Eu só de imaginar as penas desta
sinto infernos cá dentro!... ele, impassível,
mencionando as sem conto amostra os dentes!
MEFISTÓFELES
E quer isto connosco associar-se!
Onde a ciência em nós começa apenas,
a de homens deu em seco.
Ambicionaras
seguir-me o voo, e mal batemos asas,
já se te oira o juízo e cais.
Busquei-te,
ou buscaste-me tu?
FAUSTO
Não me arreganhes
a dentuça roaz! metes-me nojo!
Espírito sublime, oh tu, que observas
meu sentir e pensar, como te aprouve
jungir-me escravo ao mais feroz dos génios,
para o qual dor alheia é pasto, é glória!
MEFISTÓFELES
Findou?
FAUSTO
Salvá-la!... ou mal por ti, que voto
com tal imprecação assoberbar-te,
que te há-de durar séculos.
MEFISTÓFELES
Não cabe
na minha alçada espedaçar os ferros
da pública vindicta.

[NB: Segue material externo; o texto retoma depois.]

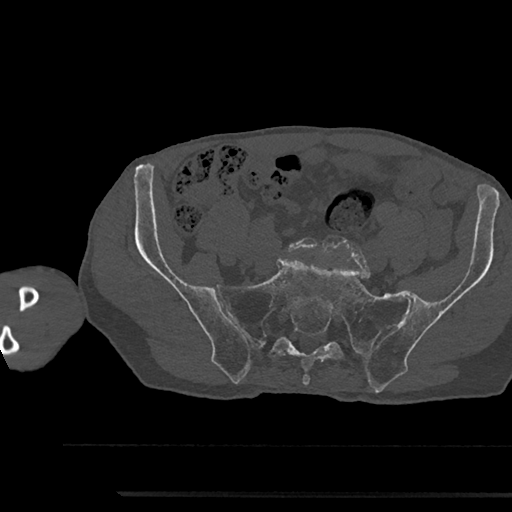
CT including the spine, one axial slice; position 280 of 797 along the scan axis; reconstruction kernel Br40s/3; 120 kVp; bone window (W 1800 / L 400 HU); 0.5 mm slice thickness; 512 × 512 image matrix, field of view 367 × 367 mm. Male patient, age 79 years. From the clinical record (not read from this slice): primary cancer: prostate.
Structures marked on this image (semi-automatically segmented with operator editing):
- L5 vertebra: bounding box (x1, y1, x2, y2) in pixels: (288, 237, 318, 251)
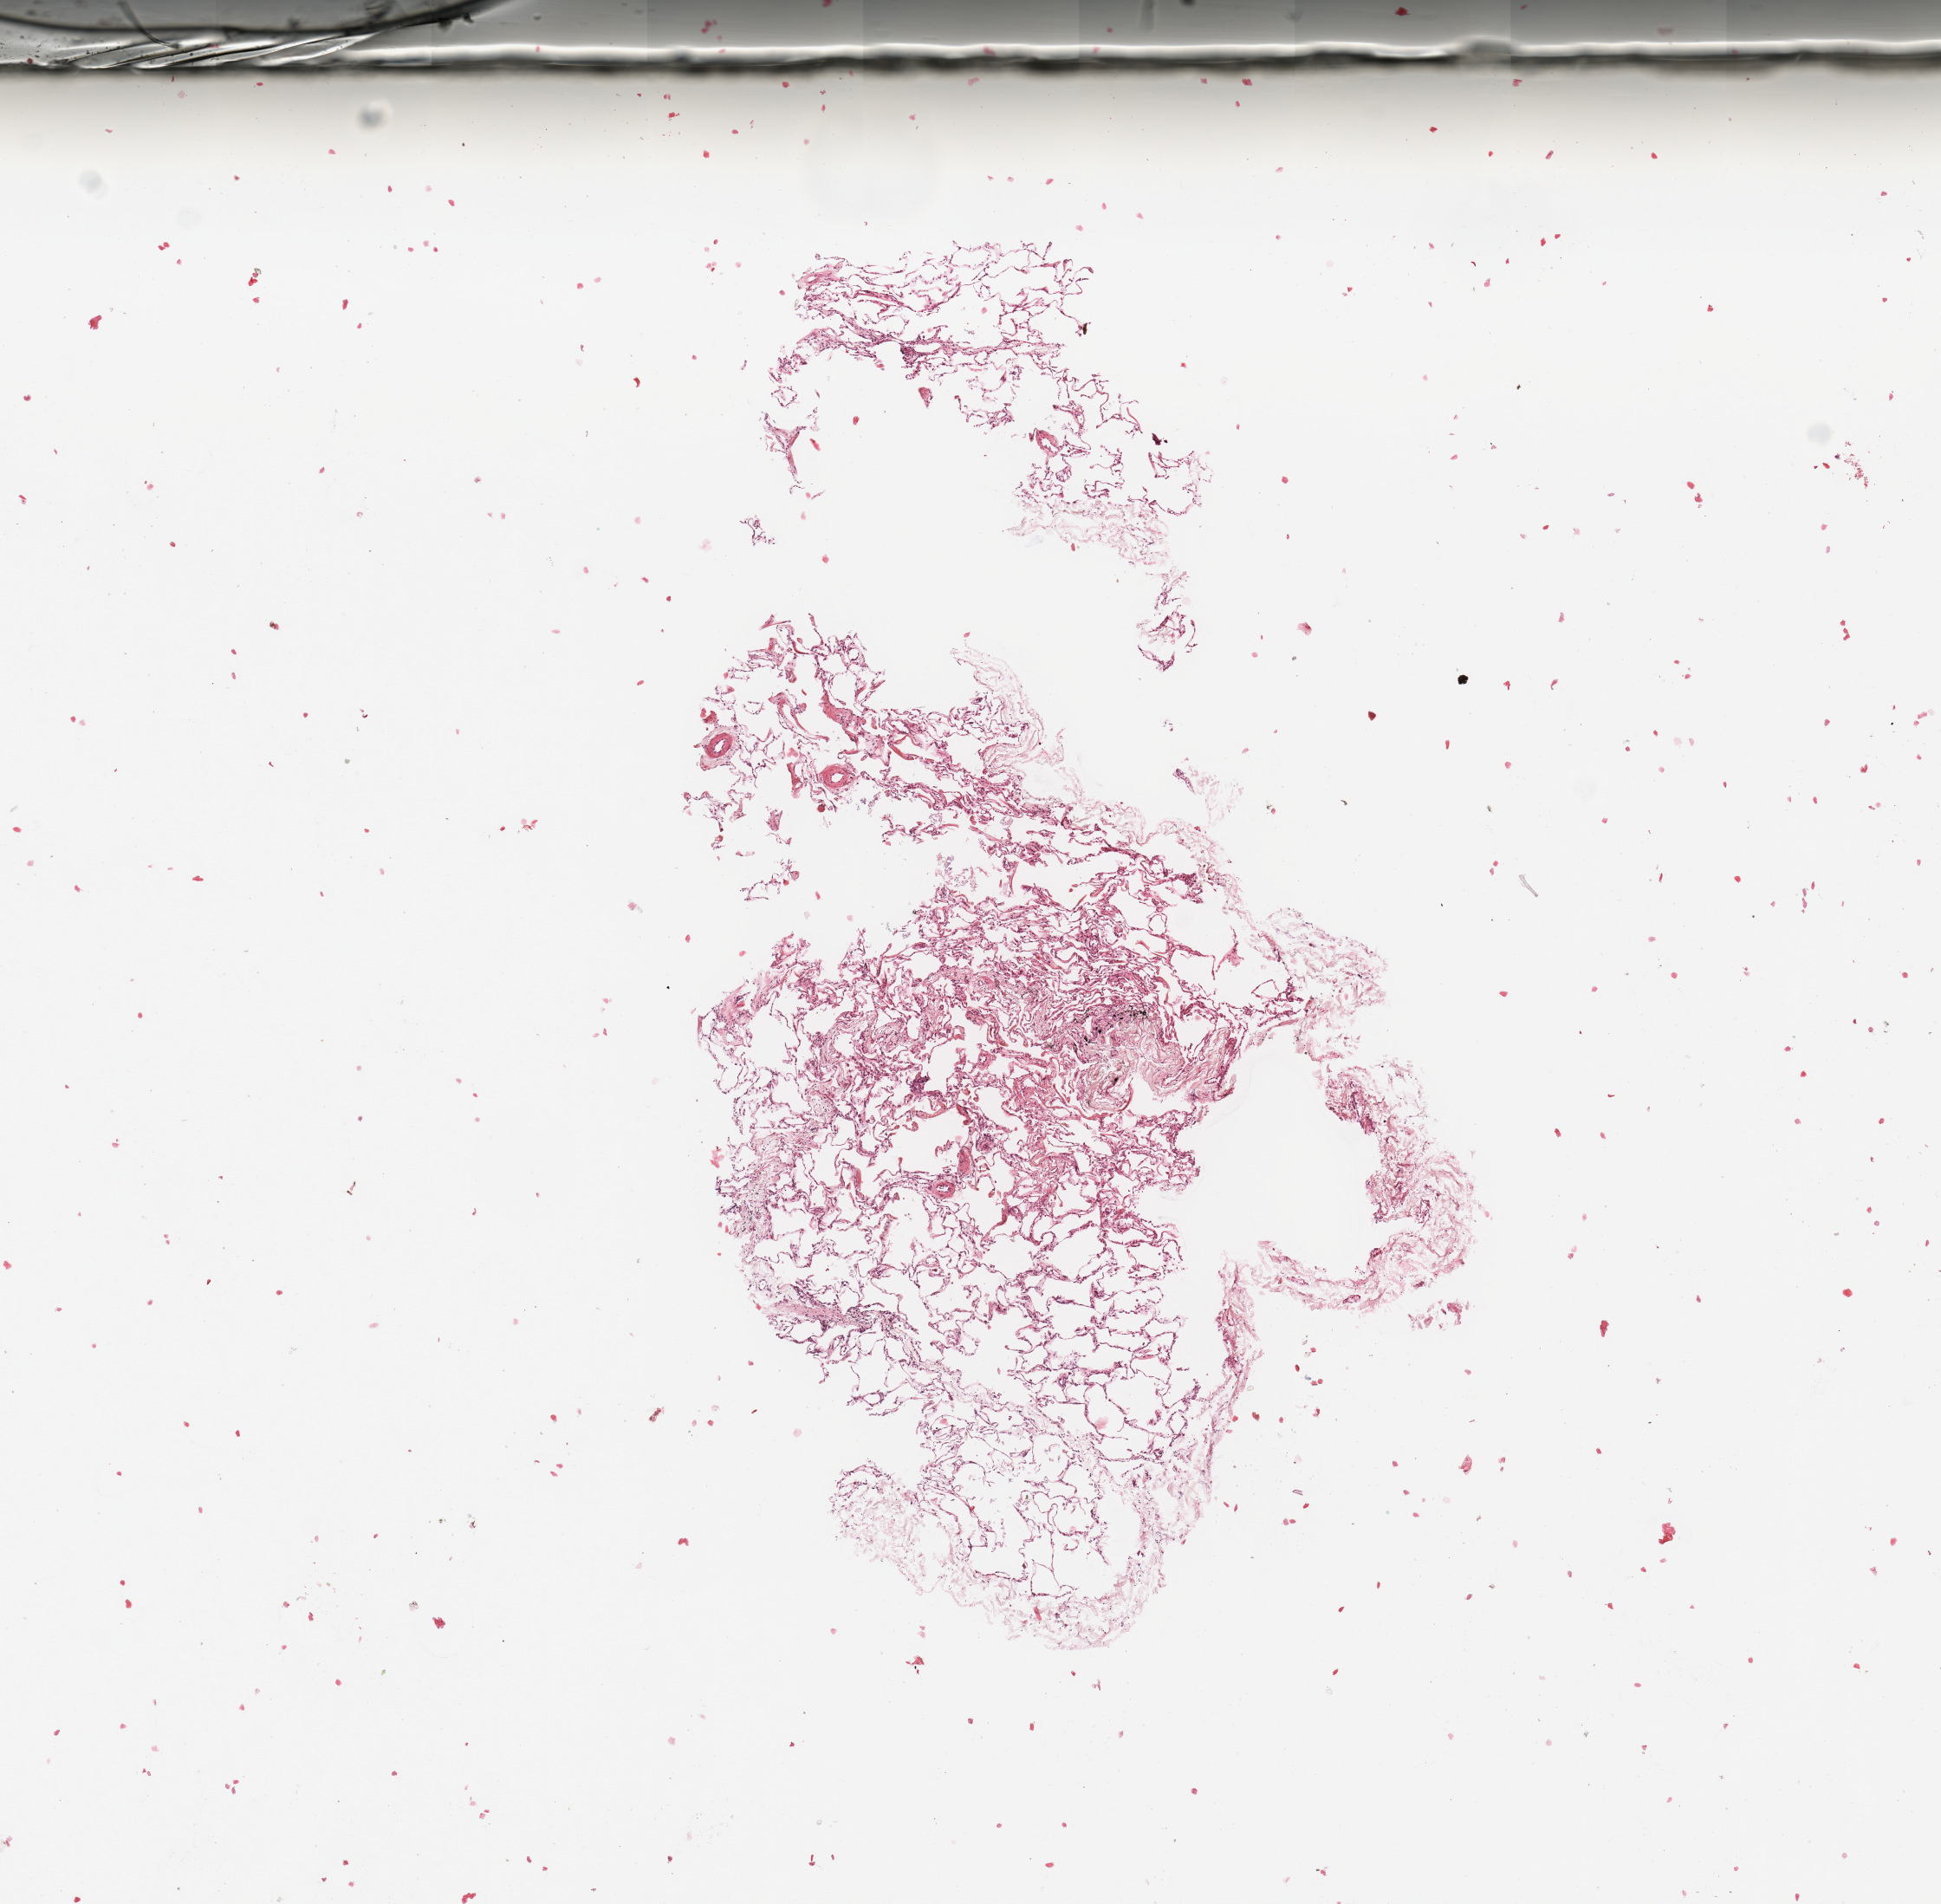
Whole-slide histology image, Hematoxylin and eosin (H&E) stained, low-resolution overview of the scanned area, about 8.9 x 8.7 mm (acquisition: 20x scan), normal (non-tumour) tissue sample, sampled site: lung. Male, 69 y/o.
This section: normal (non-tumour) tissue from the same patient. Patient diagnosis: Adenocarcinoma, NOS.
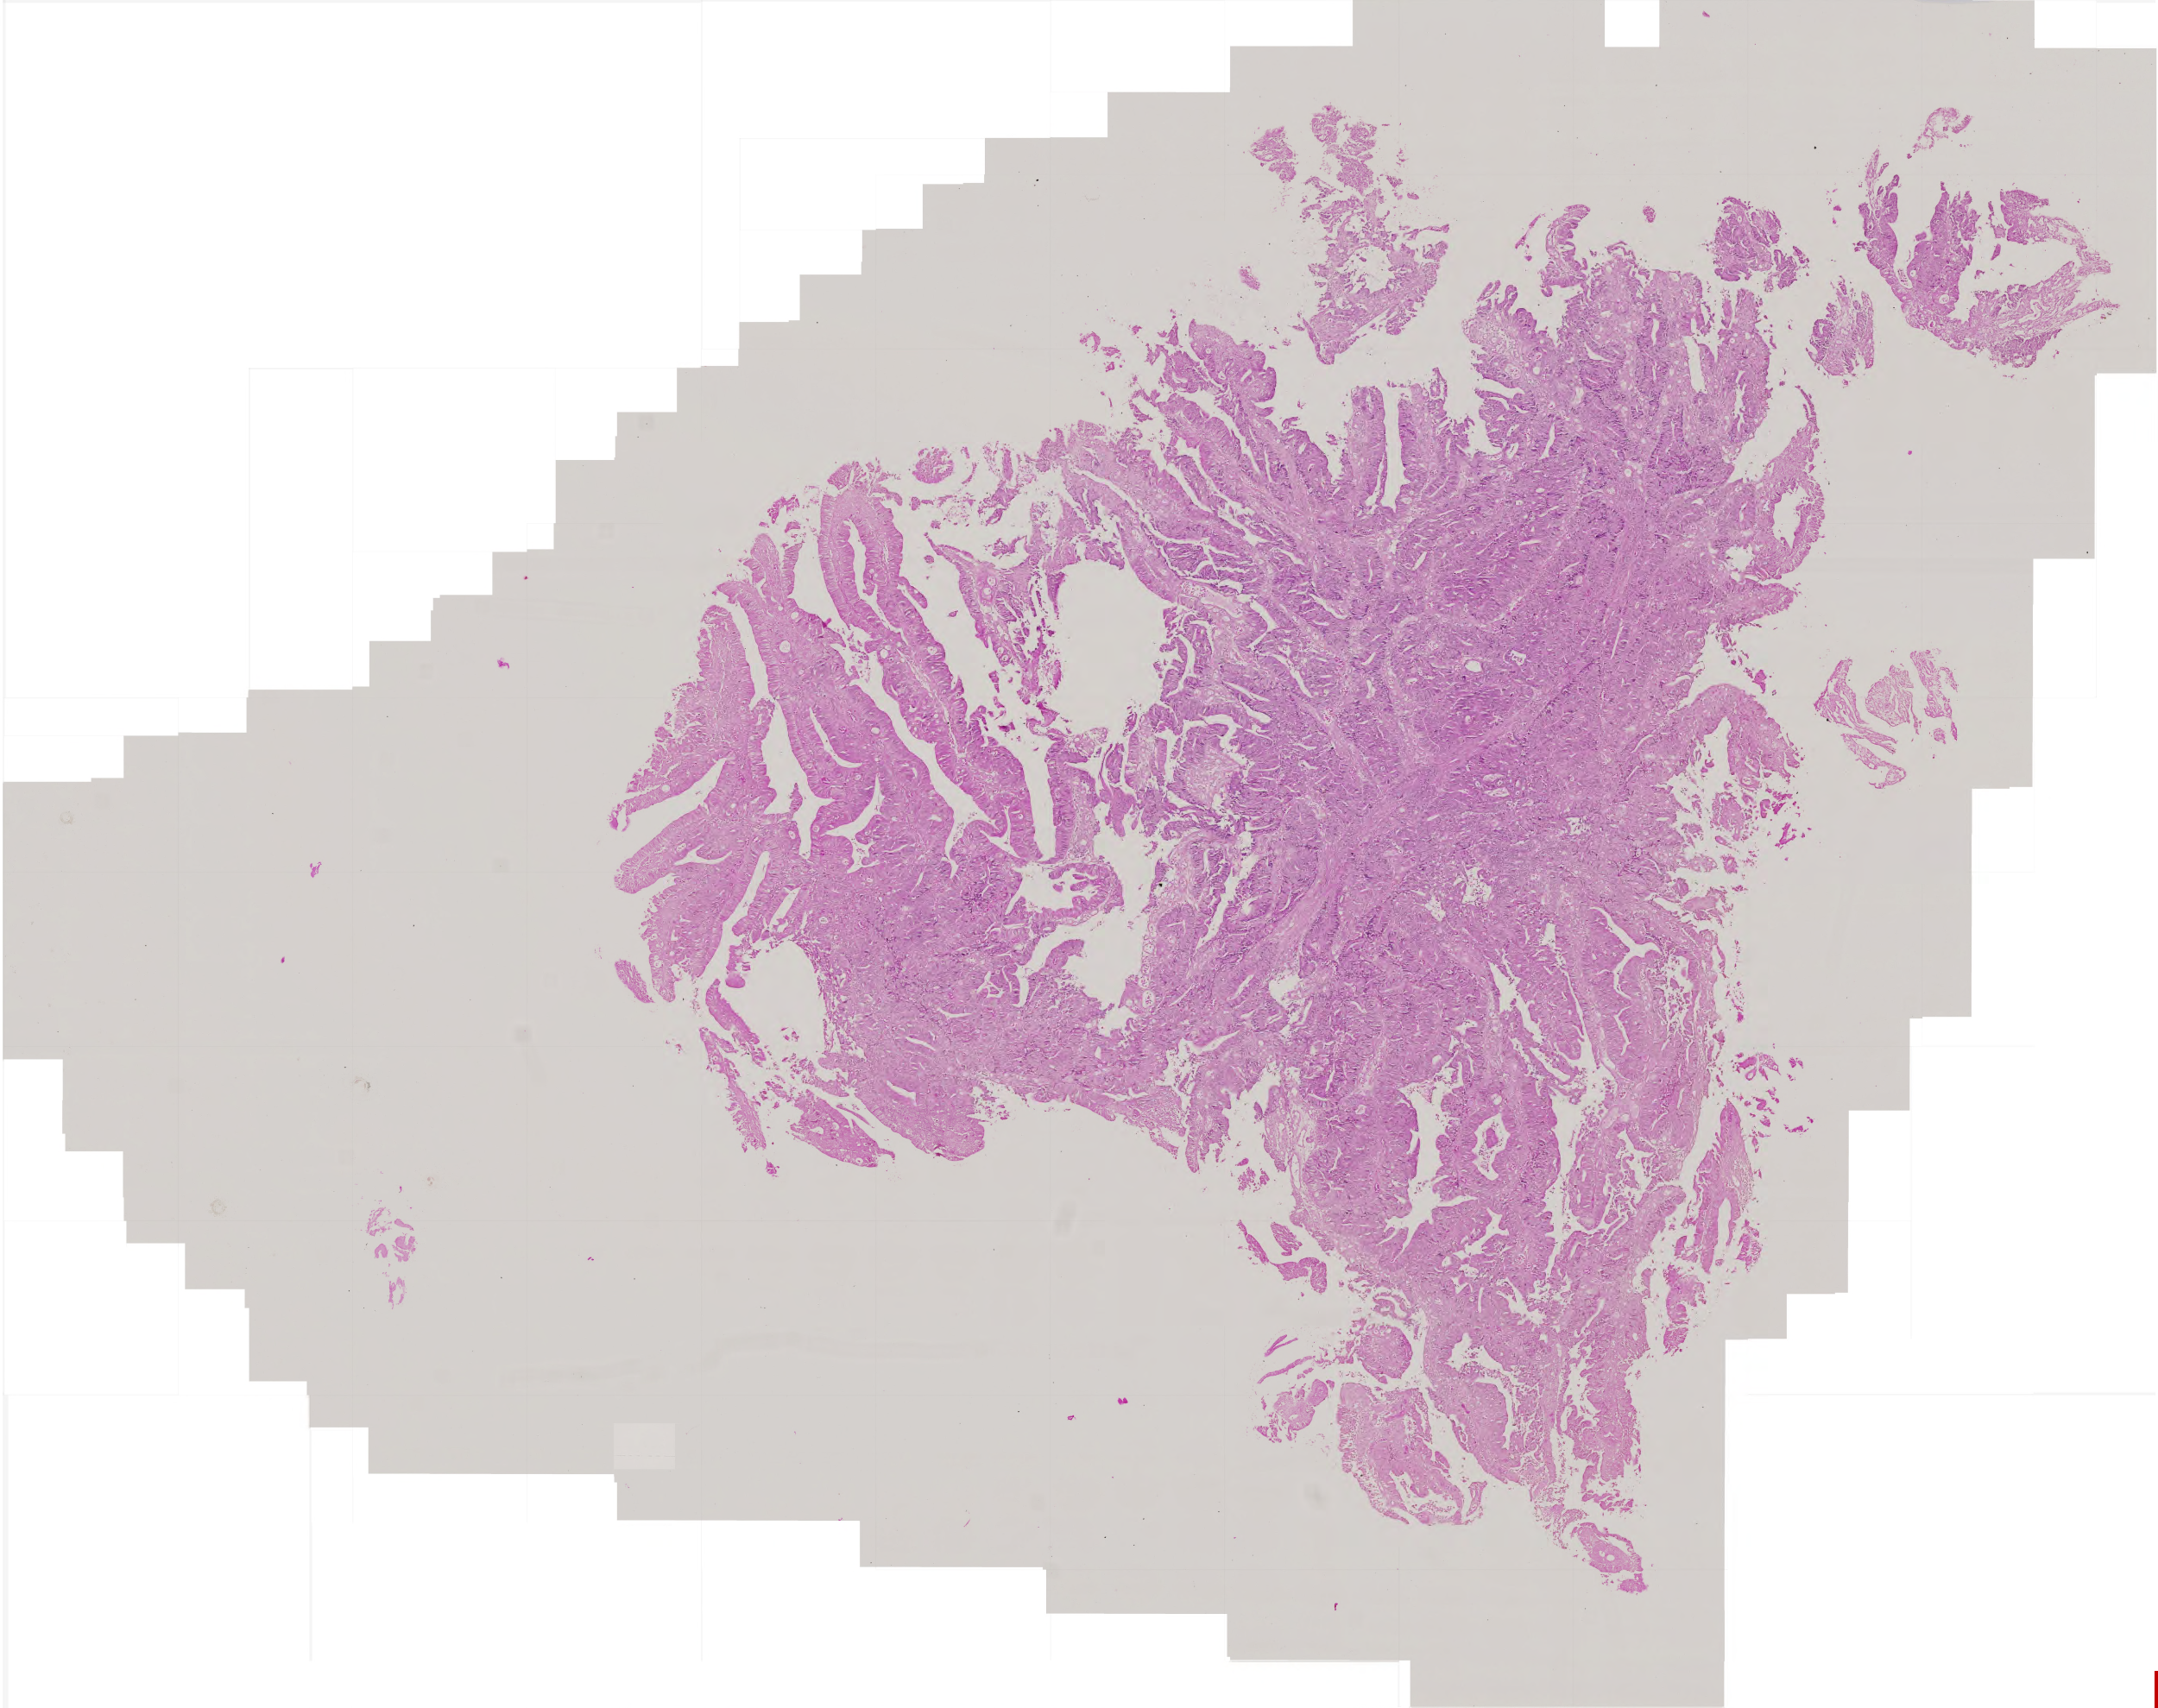
Digitized H&E-stained tissue section (whole slide), a low-resolution overview of the entire scanned area, about 5.0 x 4.0 mm; FFPE section; sample: primary tumour, colon. Male, age 58 years at initial diagnosis.
Lymph nodes positive (case pathology): 15 of 26 examined. Histologic diagnosis: Adenocarcinoma, NOS (rectosigmoid junction). AJCC pathologic stage: IV (5th edition).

Acho-te pilhas
no teu Salvá-la! Quem pregou com ela
nesse abismo? eu ou tu?
Vá lá. Fulmina-me!
(Inda foi providência o não ser de homens
o jus do raio.) Usual nos tiranetes
foi sempre, onde inocentes se desculpam,
tapar-lhe a boca, por livrar de empachos.
FAUSTO
Leva-me a ela: vou soltá-la.
MEFISTÓFELES
E os riscos?
Lá na cidade o crime de homicida
acha-se inda em aberto... Inda revoam
sobre os terrões do morto espiritinhos
vingadores, à espera do homicida.
FAUSTO
Outra das tuas. Maldições sem termo
sobre ti, monstro! Já to disse; mando
que lá me ponhas, e ma salves.
MEFISTÓFELES
Pronto,
quanto ao levar-te; agora omnipotência
confesso que a não tenho. O que eu só posso
é sepultar em sono o carcereiro.
O mais não me pertence: há-de ser de homem
a mão que furte a chave e solte a presa.
Eu fico de vigia. Tenho prestes
os nossos palafrens enfeitiçados;
montam, ponho-os em salvo. O que prometo
é isto, e hei-de cumpri-lo.
FAUSTO
Andar! Corramos!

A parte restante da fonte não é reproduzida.